START Source document

ARK Multicasting Prepares For ATSC 3.0-Based Datacasting Future
CEO Joshua Weiss talks about ARK's proof-of-concept test and how it is engaging with possible customers
Early last month, ARK Multicasting announced the successful completion of its ATSC 3.0-based content delivery network trial.
Under the auspices of the Streaming Video Technology Alliance, the LPTV broadcast group with a goal of putting 300 ATSC 3.0 stations on air to support a nationwide data delivery network, worked with companies like Hewlett Packard Enterprise, Lumen Technologies, Broadpeak and SiliconDust to demonstrate the viability of the Open Cache Standard in its 3.0-based datacasting model.
The company has already conducted conversations with a broad range of potential customers looking to leverage its 3.0-based datacasting service to do everything from deliver firmware updates to stream OTT video content over the air.

END Source document

**Task item A:**
Answer these questions using the ARK Multicasting article:
(i) What did ARK Multicasting announce early last month?
(ii) How many ATSC 3.0 stations does the group aim to put on air?
(iii) Which standard's viability did the trial demonstrate in the 3.0-based datacasting model?
**Task item B:** Reproduce the passage of the ARK Multicasting article starting with "ARK Multicasting Prepares" and going on through "delivery network trial.".

START Entries supplied

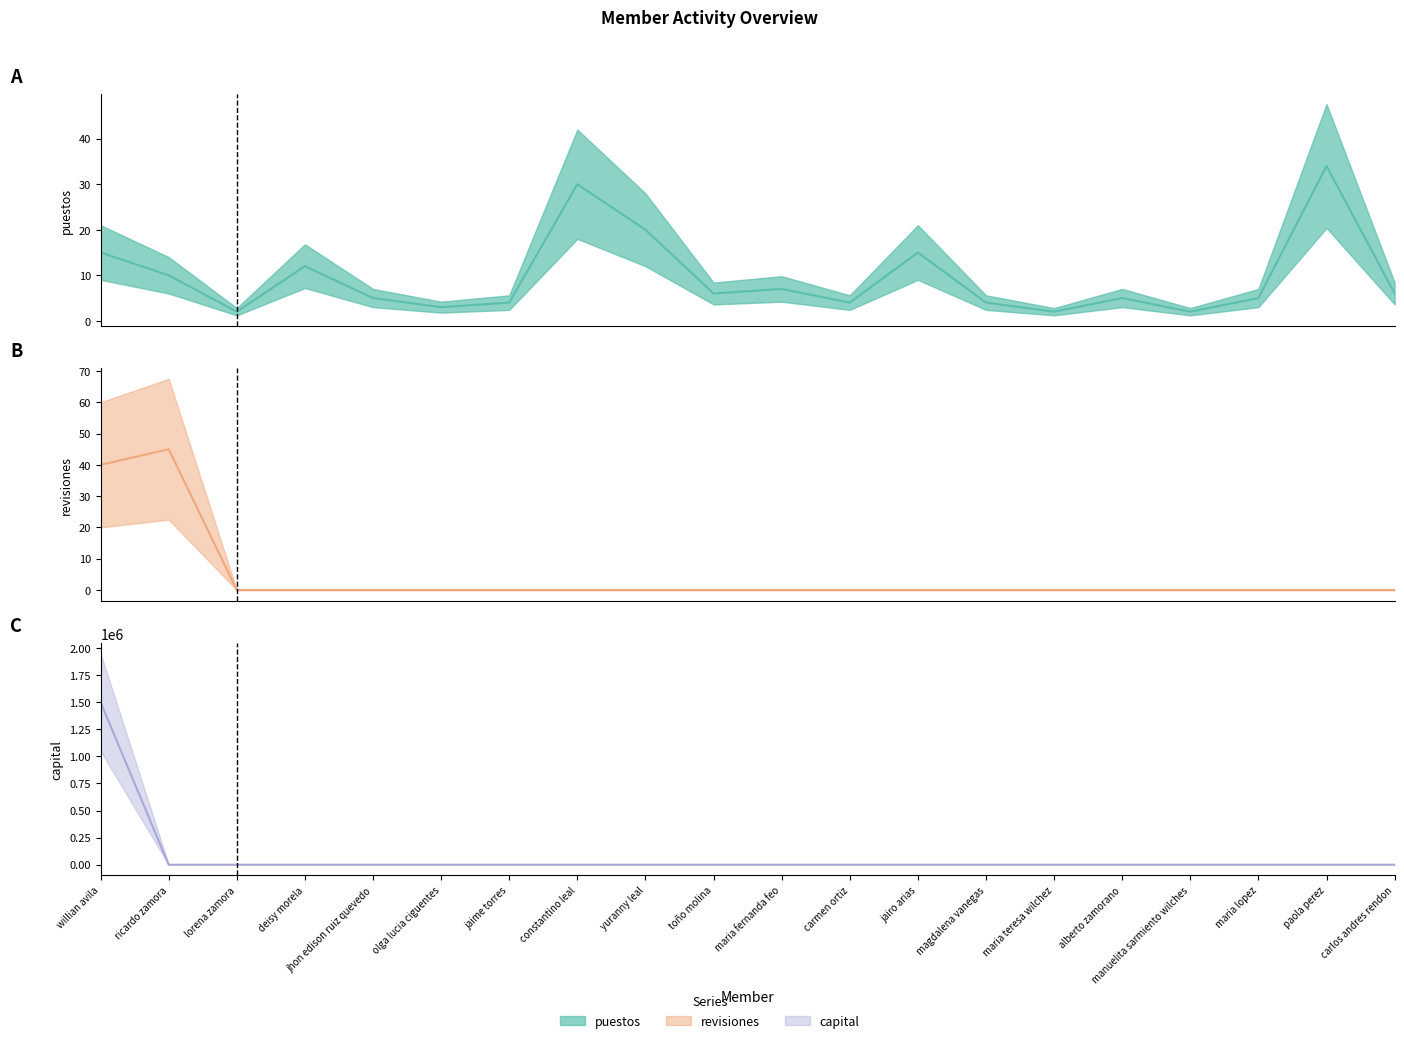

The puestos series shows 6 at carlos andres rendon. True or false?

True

END Entries supplied
START Entries supplied

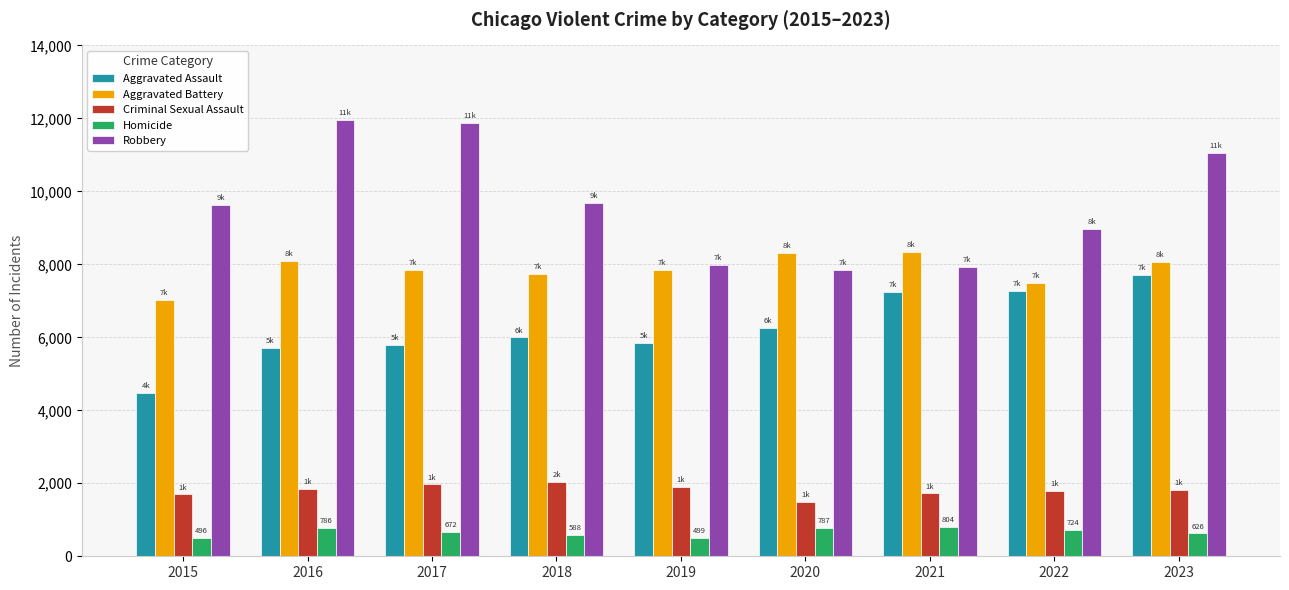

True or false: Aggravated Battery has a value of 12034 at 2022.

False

END Entries supplied

**Written solution A:**
(i) The successful completion of its ATSC 3.0-based content delivery network trial.
(ii) 300.
(iii) The Open Cache Standard.

**Written solution B:**
ARK Multicasting Prepares For ATSC 3.0-Based Datacasting Future
CEO Joshua Weiss talks about ARK's proof-of-concept test and how it is engaging with possible customers
Early last month, ARK Multicasting announced the successful completion of its ATSC 3.0-based content delivery network trial.